Das ganze Werk zeichnet sich insbesondere durch seinen echt philosophischen Gehalt aus und ist weit entfernt von einer bloßen Wiedergabe der Gedanken eines anderen Autors. Damit bricht die Arbeit die in modernen akademischen Kreisen herrschende Unsitte, die Philosophie weitgehend bloß historisch abzuhandeln oder sie als wenig mehr als eine Analyse der Sprache zu betreiben, ohne die Sachen selbst, um die es geht, zu erforschen.

Die außerordentlich gründliche und sachlich korrekte Darstellung der Religionsphilosophie Hildebrands und deren erkenntnistheoretischer, ethischer und anthropologischer Fundamente besticht insbesondere dadurch, daß sie, unter Berücksichtigung des gesamten umfangreichen und einschlägigen publizierten Werkes Hildebrands auf vier Gebieten der Philosophie, die ethischen Hintergründe von Hildebrands Religionsphilosophie einbezieht.

Die gründliche Berücksichtigung und sorgfältige Zitierung verschiedener Texte aus den 503 Mappen unveröffentlichter und (nicht leicht lesbarer) überwiegend handgeschriebener deutscher und englischer Schriften, die sich im Nachlaß Hildebrands befinden, erhöht den Wert des vorliegenden Werkes ebenso wie die gründliche Berücksichtigung einschlägiger Teile der Sekundärliteratur über Hildebrand.

So schließt Rütsche eine wesentliche Forschungslücke durch synthetische und systematische Darstellung eines Teiles der Philosophie Hildebrands, der hauptsächlich nur in Nachlaßschriften (insbesondere Vorlesungen über Religionsphilosophie) vorliegt und der hier zum ersten Mal zusammenhängend dargelegt wird.

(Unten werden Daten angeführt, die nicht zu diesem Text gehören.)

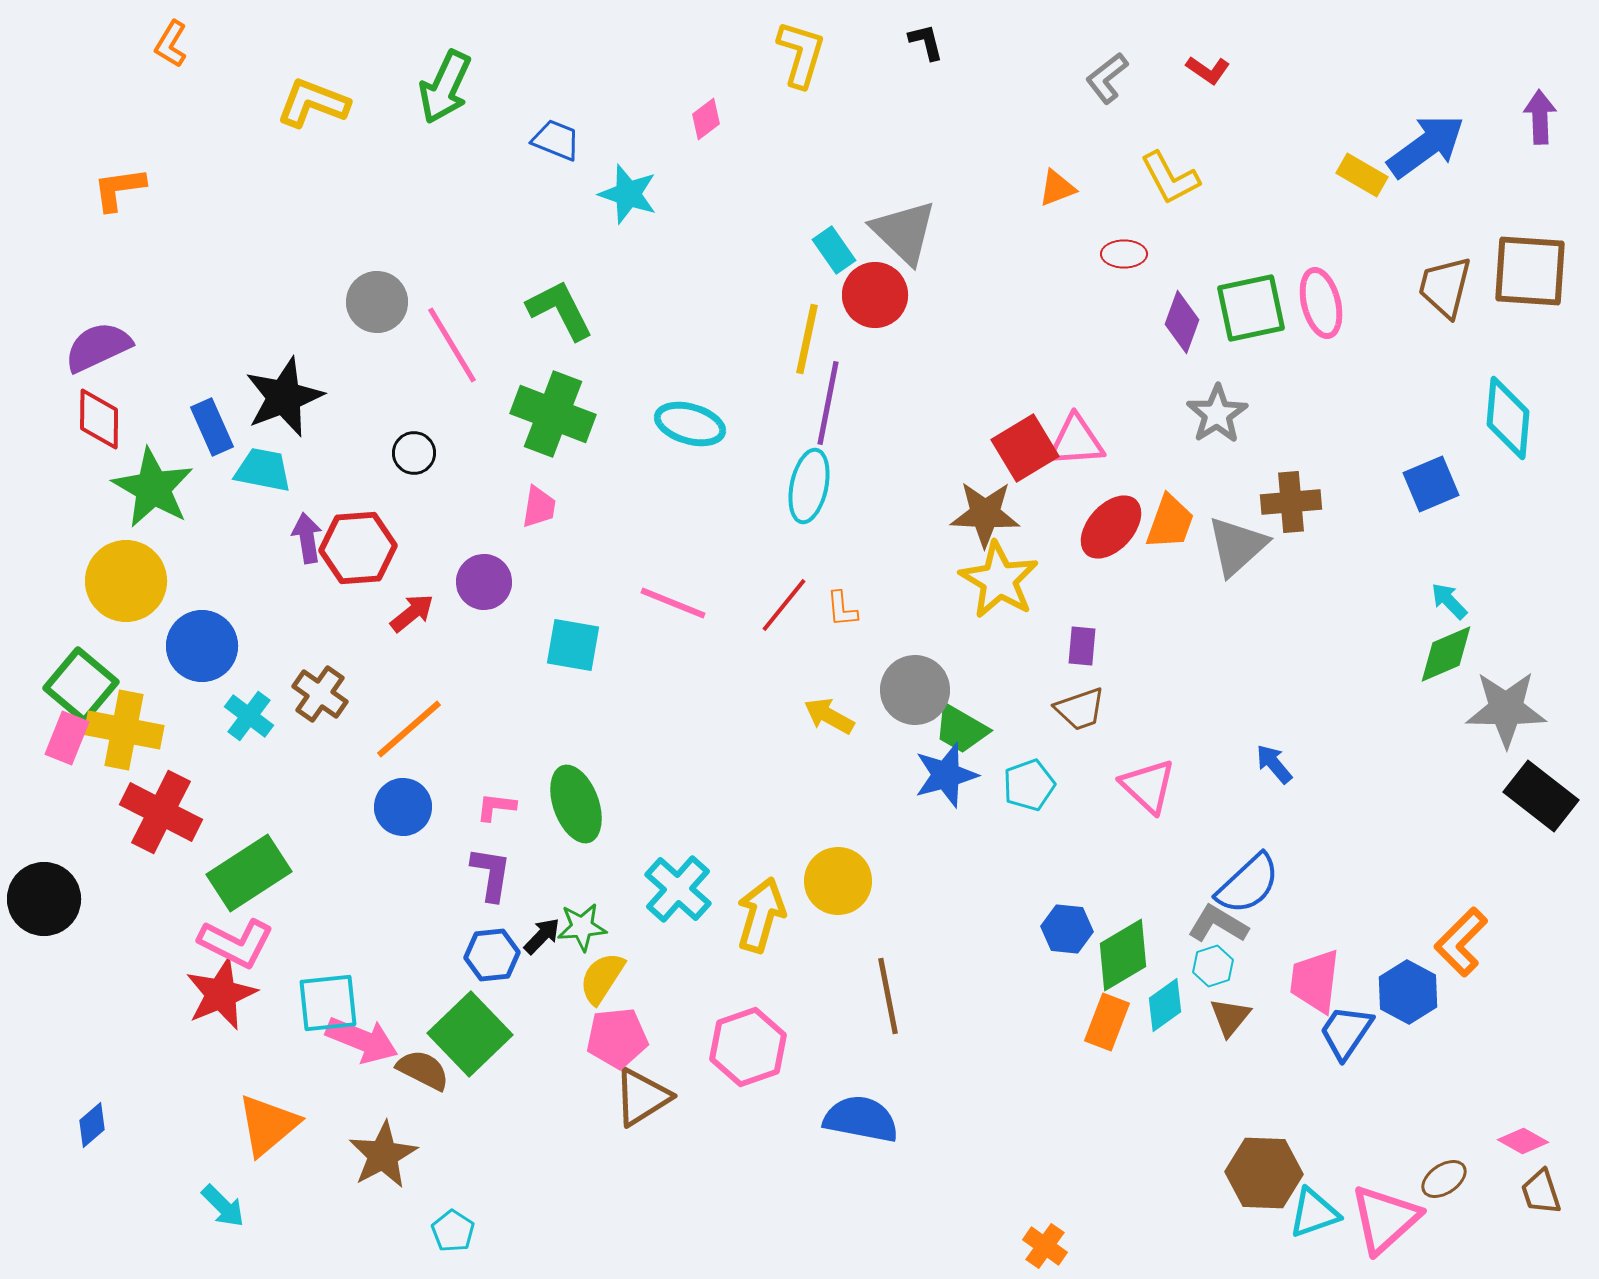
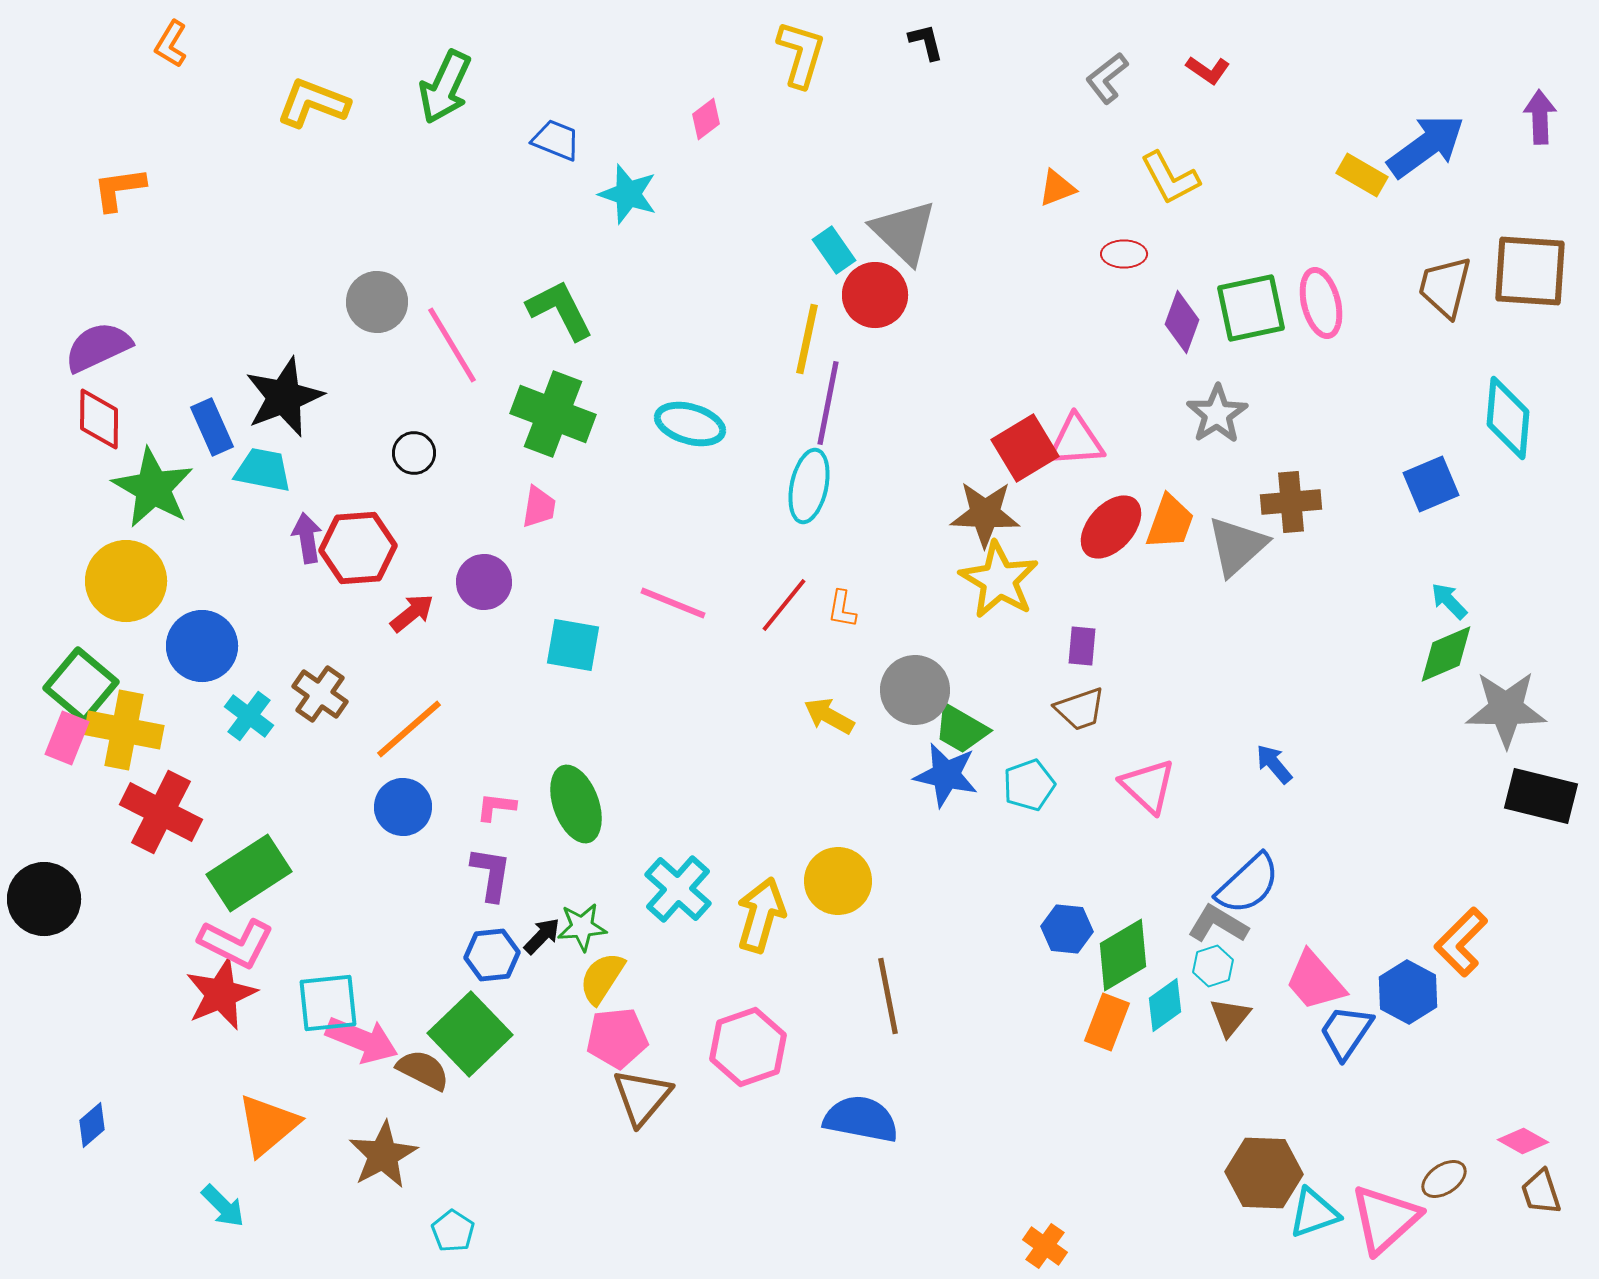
orange L-shape at (842, 609): rotated 15 degrees clockwise
blue star at (946, 775): rotated 28 degrees clockwise
black rectangle at (1541, 796): rotated 24 degrees counterclockwise
pink trapezoid at (1315, 981): rotated 48 degrees counterclockwise
brown triangle at (642, 1097): rotated 18 degrees counterclockwise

Weitere Vorzüge des Werkes sind eine gelungene Verbindung historischer und systematischer Analysen im geschilderten symphilosophein mit Hildebrand selbst, sowie ihr in der angegebenen freundlich-kritischen Weise über Hildebrands Beiträge Hinausweisen.

Ihre gute Gliederung und ausgezeichnete, hilfreiche Zusammenfassungen jedes Abschnittes machen das Werk auch als Lehrbuch höchst geeignet.